===== Information shown =====
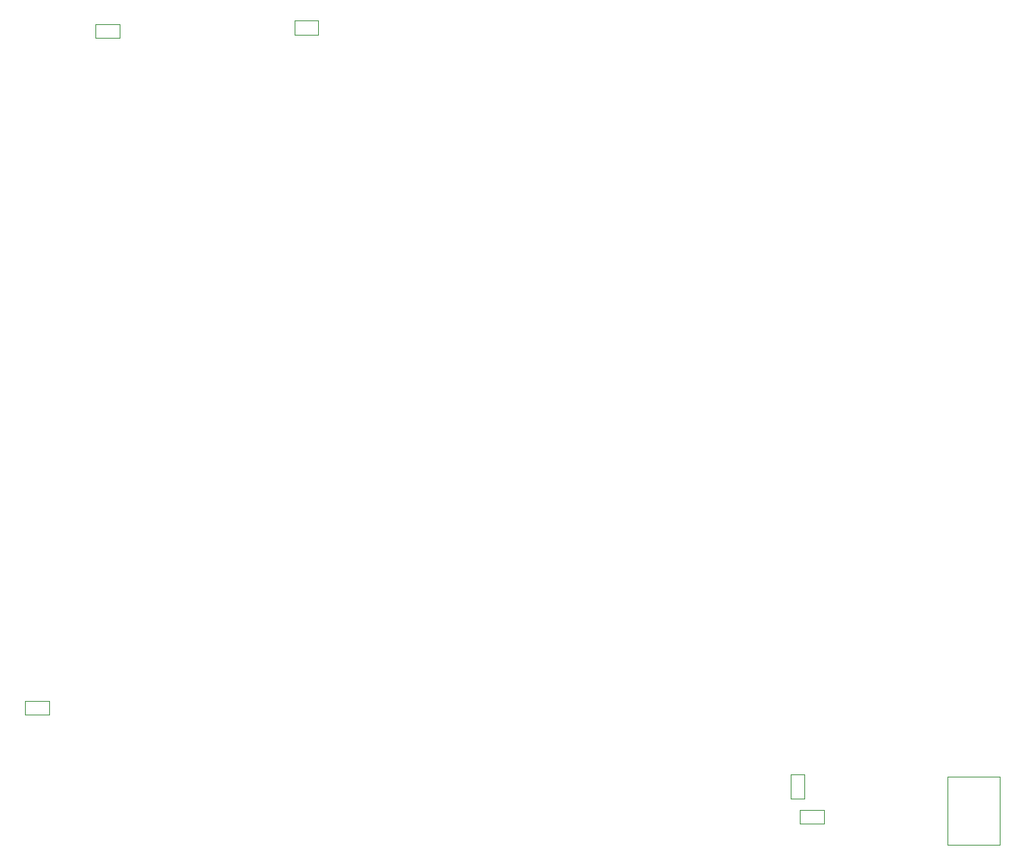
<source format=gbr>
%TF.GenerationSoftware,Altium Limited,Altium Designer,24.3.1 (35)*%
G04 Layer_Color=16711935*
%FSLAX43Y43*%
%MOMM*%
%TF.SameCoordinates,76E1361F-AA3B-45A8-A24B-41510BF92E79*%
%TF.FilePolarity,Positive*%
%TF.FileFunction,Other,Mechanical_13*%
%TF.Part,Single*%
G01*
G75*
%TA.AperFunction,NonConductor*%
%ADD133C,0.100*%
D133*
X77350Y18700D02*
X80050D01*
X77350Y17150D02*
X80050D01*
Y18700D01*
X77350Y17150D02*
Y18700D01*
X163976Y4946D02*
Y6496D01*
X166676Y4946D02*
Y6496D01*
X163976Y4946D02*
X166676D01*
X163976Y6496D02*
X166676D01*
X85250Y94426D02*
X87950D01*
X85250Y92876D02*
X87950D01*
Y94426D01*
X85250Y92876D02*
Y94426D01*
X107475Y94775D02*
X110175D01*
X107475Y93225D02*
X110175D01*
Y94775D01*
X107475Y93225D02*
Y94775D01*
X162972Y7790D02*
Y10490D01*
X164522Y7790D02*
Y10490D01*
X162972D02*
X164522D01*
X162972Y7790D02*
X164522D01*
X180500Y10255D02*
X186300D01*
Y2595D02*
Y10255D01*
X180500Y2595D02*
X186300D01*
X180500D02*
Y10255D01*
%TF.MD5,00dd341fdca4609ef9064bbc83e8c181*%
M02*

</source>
=====
Problem to work on: With the pictures omitted, reproduce the records in full and exactly.

Solution to the exercise:
<source format=gbr>
%TF.GenerationSoftware,Altium Limited,Altium Designer,24.3.1 (35)*%
G04 Layer_Color=16711935*
%FSLAX43Y43*%
%MOMM*%
%TF.SameCoordinates,76E1361F-AA3B-45A8-A24B-41510BF92E79*%
%TF.FilePolarity,Positive*%
%TF.FileFunction,Other,Mechanical_13*%
%TF.Part,Single*%
G01*
G75*
%TA.AperFunction,NonConductor*%
%ADD133C,0.100*%
D133*
X77350Y18700D02*
X80050D01*
X77350Y17150D02*
X80050D01*
Y18700D01*
X77350Y17150D02*
Y18700D01*
X163976Y4946D02*
Y6496D01*
X166676Y4946D02*
Y6496D01*
X163976Y4946D02*
X166676D01*
X163976Y6496D02*
X166676D01*
X85250Y94426D02*
X87950D01*
X85250Y92876D02*
X87950D01*
Y94426D01*
X85250Y92876D02*
Y94426D01*
X107475Y94775D02*
X110175D01*
X107475Y93225D02*
X110175D01*
Y94775D01*
X107475Y93225D02*
Y94775D01*
X162972Y7790D02*
Y10490D01*
X164522Y7790D02*
Y10490D01*
X162972D02*
X164522D01*
X162972Y7790D02*
X164522D01*
X180500Y10255D02*
X186300D01*
Y2595D02*
Y10255D01*
X180500Y2595D02*
X186300D01*
X180500D02*
Y10255D01*
%TF.MD5,00dd341fdca4609ef9064bbc83e8c181*%
M02*

</source>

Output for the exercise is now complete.